2006年10月29日 20時52分55秒 | ショック!ノンフィクション
いやー面白かった。本書はあくまで歴史ノンフィクションで小説ではないのだが、あまりのリアルさと緻密さで一気に読んでしまった。1865年のリンカーン暗殺犯ジョン・ウィルクス・ブースのノンストップ逃亡アクションである。通常の史伝文学であれば史料を網羅的・客観的に記述するのでメリハリがなく理解するのに難渋する場合が多いのだが、これは膨大な史料を咀嚼しまくったうえでそのエッセンスに著者のセンスを加味し、読者サービスに徹底している作品だ。だからこの事件の持つ歴史的・政治的・社会的意義などにはサラリとしか触れていない。
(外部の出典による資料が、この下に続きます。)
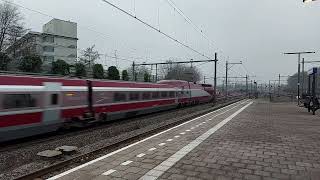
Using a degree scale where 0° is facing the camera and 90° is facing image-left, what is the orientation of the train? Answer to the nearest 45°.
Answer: approximately 225°

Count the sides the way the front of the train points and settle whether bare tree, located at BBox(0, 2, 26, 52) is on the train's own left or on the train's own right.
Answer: on the train's own left
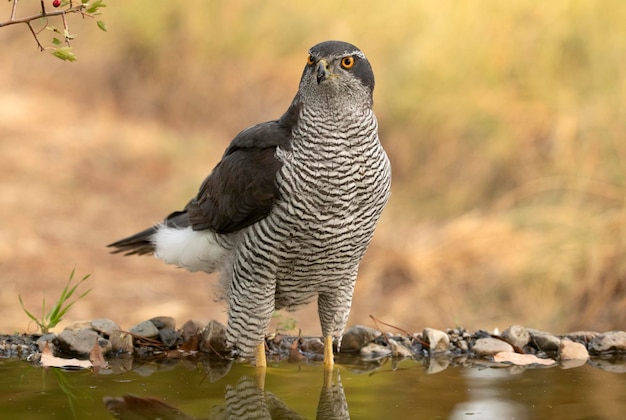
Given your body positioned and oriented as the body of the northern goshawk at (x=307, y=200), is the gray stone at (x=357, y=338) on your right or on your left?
on your left

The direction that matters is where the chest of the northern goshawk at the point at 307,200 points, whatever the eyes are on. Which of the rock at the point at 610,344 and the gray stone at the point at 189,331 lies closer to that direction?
the rock

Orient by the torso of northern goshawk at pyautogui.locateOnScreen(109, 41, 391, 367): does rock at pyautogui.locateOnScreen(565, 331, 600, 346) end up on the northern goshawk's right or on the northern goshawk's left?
on the northern goshawk's left

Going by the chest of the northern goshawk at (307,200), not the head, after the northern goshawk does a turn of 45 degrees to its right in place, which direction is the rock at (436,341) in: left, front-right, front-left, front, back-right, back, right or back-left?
back-left

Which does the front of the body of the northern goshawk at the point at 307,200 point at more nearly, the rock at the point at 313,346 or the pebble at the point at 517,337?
the pebble

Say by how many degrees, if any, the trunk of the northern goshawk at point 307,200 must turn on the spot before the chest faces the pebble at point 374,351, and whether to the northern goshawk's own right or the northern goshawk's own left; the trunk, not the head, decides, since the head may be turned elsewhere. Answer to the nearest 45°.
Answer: approximately 90° to the northern goshawk's own left

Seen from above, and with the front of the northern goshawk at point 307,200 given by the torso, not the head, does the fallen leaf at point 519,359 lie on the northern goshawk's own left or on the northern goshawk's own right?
on the northern goshawk's own left

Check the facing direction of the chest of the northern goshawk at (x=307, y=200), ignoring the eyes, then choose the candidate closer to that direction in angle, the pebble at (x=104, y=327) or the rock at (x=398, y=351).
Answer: the rock

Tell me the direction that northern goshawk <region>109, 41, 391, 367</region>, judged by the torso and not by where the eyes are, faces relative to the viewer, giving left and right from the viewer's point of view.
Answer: facing the viewer and to the right of the viewer

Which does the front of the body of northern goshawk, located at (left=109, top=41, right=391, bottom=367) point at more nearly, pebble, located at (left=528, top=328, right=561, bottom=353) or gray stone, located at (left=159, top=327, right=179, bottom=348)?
the pebble

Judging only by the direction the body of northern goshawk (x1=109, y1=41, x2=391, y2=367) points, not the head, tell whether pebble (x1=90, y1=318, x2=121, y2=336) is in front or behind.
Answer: behind
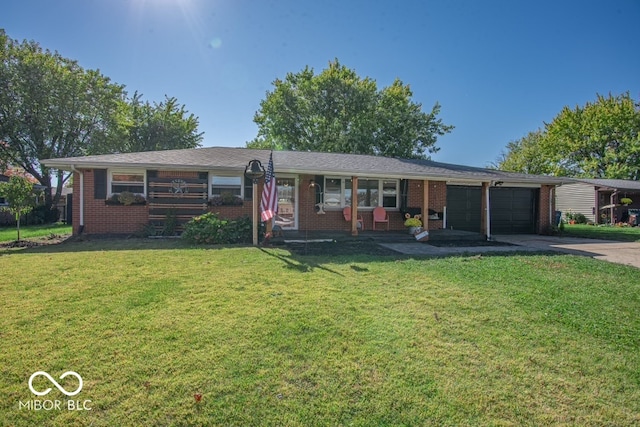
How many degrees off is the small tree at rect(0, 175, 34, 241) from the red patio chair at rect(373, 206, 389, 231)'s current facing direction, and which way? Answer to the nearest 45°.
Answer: approximately 45° to its right

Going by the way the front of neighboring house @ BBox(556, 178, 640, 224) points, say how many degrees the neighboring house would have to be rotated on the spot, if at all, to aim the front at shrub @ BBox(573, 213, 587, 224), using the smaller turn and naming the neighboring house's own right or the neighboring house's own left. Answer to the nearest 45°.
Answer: approximately 90° to the neighboring house's own right

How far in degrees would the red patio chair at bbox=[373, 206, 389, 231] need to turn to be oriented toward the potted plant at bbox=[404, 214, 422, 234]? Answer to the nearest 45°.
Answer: approximately 45° to its left

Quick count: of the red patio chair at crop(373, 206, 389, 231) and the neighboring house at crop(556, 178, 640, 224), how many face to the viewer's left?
0

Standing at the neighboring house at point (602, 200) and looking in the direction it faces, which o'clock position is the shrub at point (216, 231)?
The shrub is roughly at 2 o'clock from the neighboring house.

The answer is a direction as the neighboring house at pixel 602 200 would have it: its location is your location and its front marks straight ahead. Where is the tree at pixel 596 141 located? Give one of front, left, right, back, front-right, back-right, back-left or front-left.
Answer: back-left

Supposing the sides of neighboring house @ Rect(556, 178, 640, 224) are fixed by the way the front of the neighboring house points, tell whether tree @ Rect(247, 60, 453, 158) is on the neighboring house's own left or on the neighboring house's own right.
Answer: on the neighboring house's own right

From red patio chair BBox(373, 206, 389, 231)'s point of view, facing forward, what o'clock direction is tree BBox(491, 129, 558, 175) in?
The tree is roughly at 7 o'clock from the red patio chair.

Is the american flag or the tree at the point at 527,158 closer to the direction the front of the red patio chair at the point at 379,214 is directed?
the american flag

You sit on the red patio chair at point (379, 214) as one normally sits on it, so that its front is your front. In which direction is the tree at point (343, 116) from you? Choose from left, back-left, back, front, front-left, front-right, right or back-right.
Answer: back

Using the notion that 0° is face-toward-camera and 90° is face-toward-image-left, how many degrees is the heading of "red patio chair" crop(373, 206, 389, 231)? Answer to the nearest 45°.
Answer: approximately 0°

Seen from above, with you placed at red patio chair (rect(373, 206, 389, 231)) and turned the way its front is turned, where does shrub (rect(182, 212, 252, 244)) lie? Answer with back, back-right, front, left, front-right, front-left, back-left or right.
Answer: front-right

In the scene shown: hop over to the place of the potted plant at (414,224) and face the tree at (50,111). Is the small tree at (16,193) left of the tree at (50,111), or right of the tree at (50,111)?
left
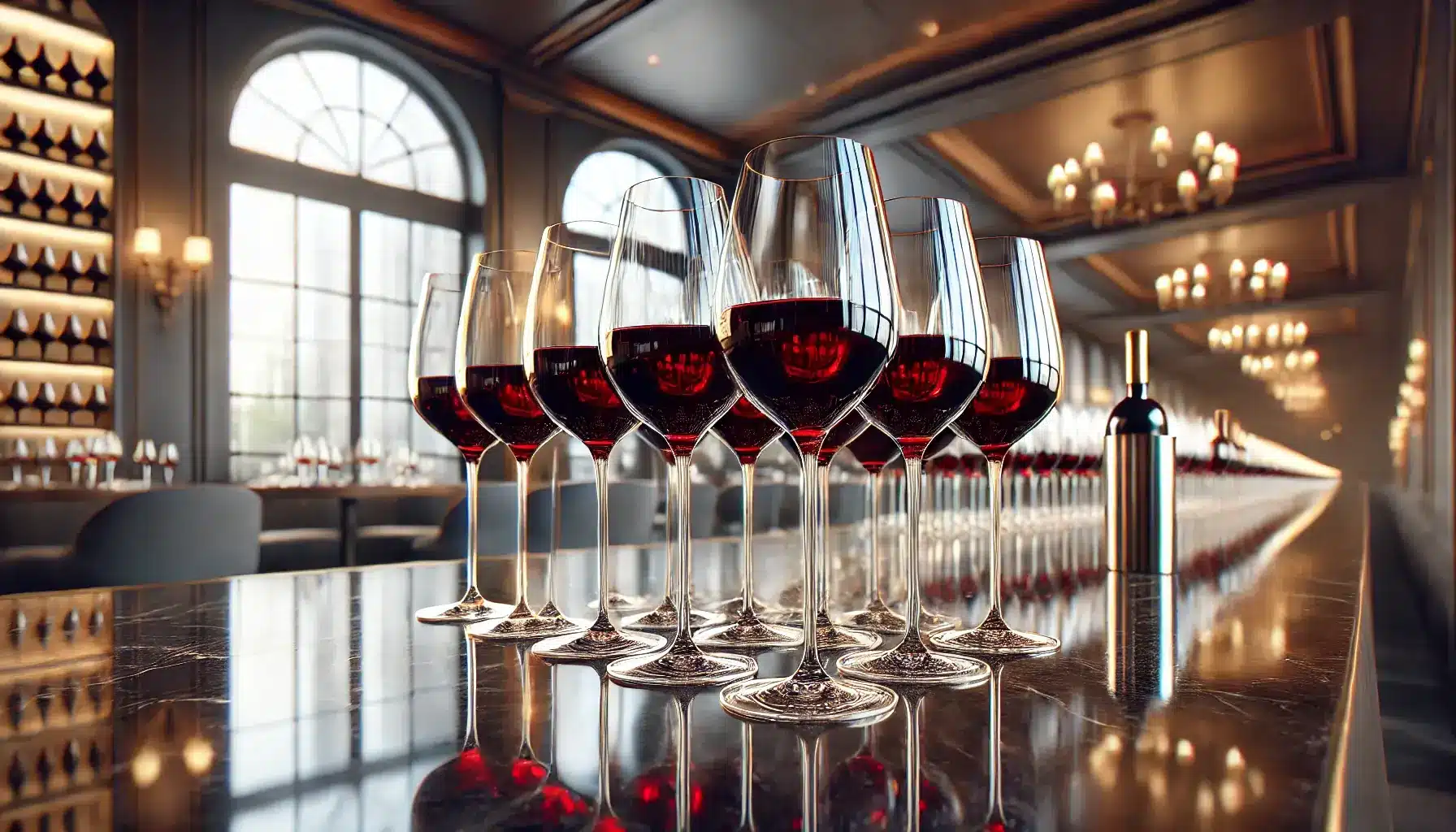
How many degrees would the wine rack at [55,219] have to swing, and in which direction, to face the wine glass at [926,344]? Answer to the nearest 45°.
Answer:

リンカーン暗殺といえば役者である犯人がワシントンDCの劇場でデリンジャーで襲ったことくらいしか知らなかったが、これ実は大統領、副大統領、国務長官を狙った「同時多発テロ」だったのだ。知らなかった! 副大統領は未遂で無事だったが、国務長官は瀕死の重傷を負っている。
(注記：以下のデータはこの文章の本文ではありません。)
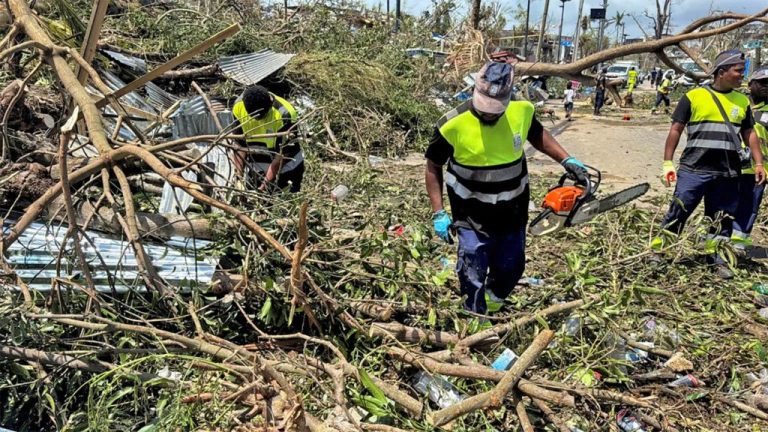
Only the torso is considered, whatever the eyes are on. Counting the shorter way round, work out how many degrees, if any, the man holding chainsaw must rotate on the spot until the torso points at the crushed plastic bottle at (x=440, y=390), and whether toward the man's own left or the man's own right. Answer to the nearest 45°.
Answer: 0° — they already face it

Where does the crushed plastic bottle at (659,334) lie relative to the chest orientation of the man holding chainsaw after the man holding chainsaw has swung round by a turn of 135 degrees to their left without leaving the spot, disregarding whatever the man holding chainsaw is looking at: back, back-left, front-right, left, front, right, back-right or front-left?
front-right

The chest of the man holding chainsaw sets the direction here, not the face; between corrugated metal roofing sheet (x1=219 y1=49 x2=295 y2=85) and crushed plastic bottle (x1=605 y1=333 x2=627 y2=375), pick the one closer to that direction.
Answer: the crushed plastic bottle

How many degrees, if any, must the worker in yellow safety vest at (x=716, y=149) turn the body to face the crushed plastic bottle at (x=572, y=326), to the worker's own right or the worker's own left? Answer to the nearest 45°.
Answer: approximately 45° to the worker's own right

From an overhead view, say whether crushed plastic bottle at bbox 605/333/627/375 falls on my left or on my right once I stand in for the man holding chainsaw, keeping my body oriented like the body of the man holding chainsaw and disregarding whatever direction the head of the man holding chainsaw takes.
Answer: on my left

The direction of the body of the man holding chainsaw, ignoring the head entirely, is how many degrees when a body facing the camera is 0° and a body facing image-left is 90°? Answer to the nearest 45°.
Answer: approximately 0°

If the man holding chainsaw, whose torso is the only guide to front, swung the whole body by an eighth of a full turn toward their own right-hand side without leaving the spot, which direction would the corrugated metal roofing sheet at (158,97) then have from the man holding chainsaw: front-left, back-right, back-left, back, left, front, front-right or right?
right

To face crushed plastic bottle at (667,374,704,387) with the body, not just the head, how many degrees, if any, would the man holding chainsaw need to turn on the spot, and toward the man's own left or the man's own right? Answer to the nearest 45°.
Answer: approximately 45° to the man's own left

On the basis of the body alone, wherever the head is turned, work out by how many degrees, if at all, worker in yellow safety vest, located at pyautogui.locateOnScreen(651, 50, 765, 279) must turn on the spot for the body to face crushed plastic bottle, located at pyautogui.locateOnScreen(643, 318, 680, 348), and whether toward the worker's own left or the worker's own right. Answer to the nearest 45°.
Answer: approximately 45° to the worker's own right

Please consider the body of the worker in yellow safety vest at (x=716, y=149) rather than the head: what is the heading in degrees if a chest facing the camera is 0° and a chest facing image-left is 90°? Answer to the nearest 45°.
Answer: approximately 315°

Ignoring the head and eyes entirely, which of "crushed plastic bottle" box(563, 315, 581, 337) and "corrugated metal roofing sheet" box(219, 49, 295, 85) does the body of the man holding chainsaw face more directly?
the crushed plastic bottle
犯人グループは言うまでもなく奴隷解放反対論者で、メンバーは7人ほど。首謀者のブースという人物は、一流俳優としての知名度と教養を備え、プライドが高く、リンカーンを「独裁者」と呼ぶほど忌み嫌う、信念の強い一途な性格だ。人を捉えるその挙措と風貌により易々と観劇中の大統領に接近することができた。
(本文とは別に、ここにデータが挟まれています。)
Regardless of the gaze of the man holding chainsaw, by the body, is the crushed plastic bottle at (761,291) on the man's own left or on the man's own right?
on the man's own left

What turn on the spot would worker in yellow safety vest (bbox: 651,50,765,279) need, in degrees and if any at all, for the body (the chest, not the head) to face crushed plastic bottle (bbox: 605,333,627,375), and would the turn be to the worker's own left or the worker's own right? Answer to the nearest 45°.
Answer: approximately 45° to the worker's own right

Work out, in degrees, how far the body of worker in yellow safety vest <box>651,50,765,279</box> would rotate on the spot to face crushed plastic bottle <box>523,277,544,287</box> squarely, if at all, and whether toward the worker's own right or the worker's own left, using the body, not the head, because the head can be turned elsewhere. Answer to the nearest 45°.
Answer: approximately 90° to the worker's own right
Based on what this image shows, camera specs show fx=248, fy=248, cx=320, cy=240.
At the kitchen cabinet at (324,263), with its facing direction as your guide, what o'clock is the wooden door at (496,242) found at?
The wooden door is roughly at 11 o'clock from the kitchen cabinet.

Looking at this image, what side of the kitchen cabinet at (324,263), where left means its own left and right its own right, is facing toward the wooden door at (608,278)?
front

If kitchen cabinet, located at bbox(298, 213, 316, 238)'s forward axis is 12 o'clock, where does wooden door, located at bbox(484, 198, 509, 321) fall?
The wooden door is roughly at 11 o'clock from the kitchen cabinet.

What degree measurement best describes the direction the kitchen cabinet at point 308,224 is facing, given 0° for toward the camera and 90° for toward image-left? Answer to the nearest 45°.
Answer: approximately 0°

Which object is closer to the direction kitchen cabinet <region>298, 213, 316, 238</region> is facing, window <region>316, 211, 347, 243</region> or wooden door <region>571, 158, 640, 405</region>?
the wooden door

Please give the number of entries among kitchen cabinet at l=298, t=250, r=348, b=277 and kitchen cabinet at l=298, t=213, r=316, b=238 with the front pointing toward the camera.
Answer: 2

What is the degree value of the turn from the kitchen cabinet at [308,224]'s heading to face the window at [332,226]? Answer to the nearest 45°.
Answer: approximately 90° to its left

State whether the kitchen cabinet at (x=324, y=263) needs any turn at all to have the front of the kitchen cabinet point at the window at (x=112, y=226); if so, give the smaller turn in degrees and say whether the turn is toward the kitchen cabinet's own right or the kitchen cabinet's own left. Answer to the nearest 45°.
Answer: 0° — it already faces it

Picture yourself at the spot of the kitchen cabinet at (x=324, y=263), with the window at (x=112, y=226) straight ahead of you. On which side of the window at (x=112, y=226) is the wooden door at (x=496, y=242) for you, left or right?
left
襲撃の一部始終は(スワード国務長官襲撃場面も含めて)キモチ悪くなるほど臨場感たっぷりだ。残虐というだけでなく周囲の人々の心理状態まで微に入り細に入り描かれているせいかも知れない。。
しかし本書の3分の2を占めているメインテーマはブースたちの逃避行である。ワシントンDCから南部へ100㌔ほど、骨折した足の痛みに耐えながら馬や舟で必死に逃亡する。いろんな家に匿われるのだが匿う側の心の葛藤がしっかり描かれる。ある者は冷静沈着に対応するが、ある者は疑い、迷い、保身に走る。身につまされてとてもスリリングだ。いっぽう政府側の追跡はとても効率的とは言い難く、発見できたのもある意味偶然だし南軍の裏切者の証言が決め手となっている。結末の手際もよろしくない。おや、何か逃亡者側に感情移入しちゃうなあ・・・。
後日談で驚いたのは、ブースたちにかけられた懸賞金の分配のドライさと、事件の思い出や記念品を元手に商売を行う関係者が多いことだ。それだけお金になるほどこの事件はアメリカ人に衝撃的だったってことか。
ハリソン・フォード主演で映画化予定だそうです。